◆ Work item ◆
Rewrite everything from the line containing "Mens vi var" down to the line containing "tidløs elegance, der", putting "smykket" in place of "ringen" and keeping every other part as it is.
═══ Records for this exercise
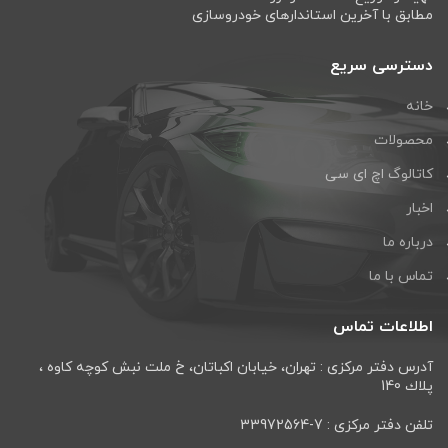
مطابق با آخرین استاندارهای خودروسازی
دسترسی سریع
خانه
محصولات
کاتالوگ اچ ای سی
اخبار
درباره ما
تماس با ما
اطلاعات تماس
آدرس دفتر مرکزی : تهران، خيابان اكباتان، خ ملت نبش كوچه كاوه ،
پلاك 140
تلفن دفتر مرکزی : 7-33972564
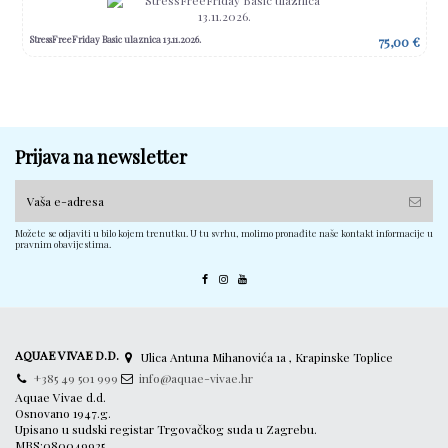
StressFreeFriday Basic ulaznica 13.11.2026.
75,00 €
Prijava na newsletter
Možete se odjaviti u bilo kojem trenutku. U tu svrhu, molimo pronađite naše kontakt informacije u
pravnim obavijestima.
AQUAE VIVAE D.D.
Ulica Antuna Mihanovića 1a , Krapinske Toplice
+385 49 501 999
info@aquae-vivae.hr
Aquae Vivae d.d.
Osnovano 1947.g.
Upisano u sudski registar Trgovačkog suda u Zagrebu.
MBS:080049925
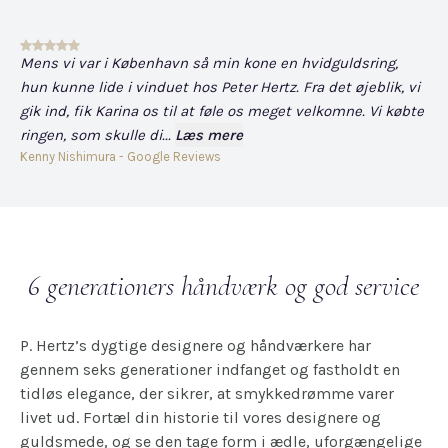
Mens vi var i København så min kone en hvidguldsring,
Det
hun kunne lide i vinduet hos Peter Hertz. Fra det øjeblik, vi
og
gik ind, fik Karina os til at føle os meget velkomne. Vi købte
fo
ringen, som skulle di...
Læs mere
har
Kenny Nishimura - Google Reviews
Dav
6 generationers håndværk og god service
P. Hertz’s dygtige designere og håndværkere har
gennem seks generationer indfanget og fastholdt en
tidløs elegance, der sikrer, at smykkedrømme varer
livet ud. Fortæl din historie til vores designere og
guldsmede, og se den tage form i ædle, uforgængelige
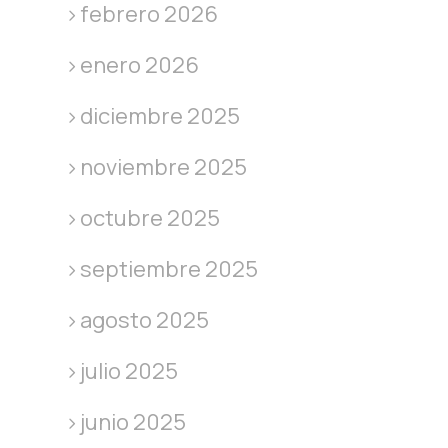
febrero 2026
enero 2026
diciembre 2025
noviembre 2025
octubre 2025
septiembre 2025
agosto 2025
julio 2025
junio 2025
══════
◆ Written answer ◆
Mens vi var i København så min kone en hvidguldsring,
Det
hun kunne lide i vinduet hos Peter Hertz. Fra det øjeblik, vi
og
gik ind, fik Karina os til at føle os meget velkomne. Vi købte
fo
smykket, som skulle di...
Læs mere
har
Kenny Nishimura - Google Reviews
Dav
6 generationers håndværk og god service
P. Hertz’s dygtige designere og håndværkere har
gennem seks generationer indfanget og fastholdt en
tidløs elegance, der sikrer, at smykkedrømme varer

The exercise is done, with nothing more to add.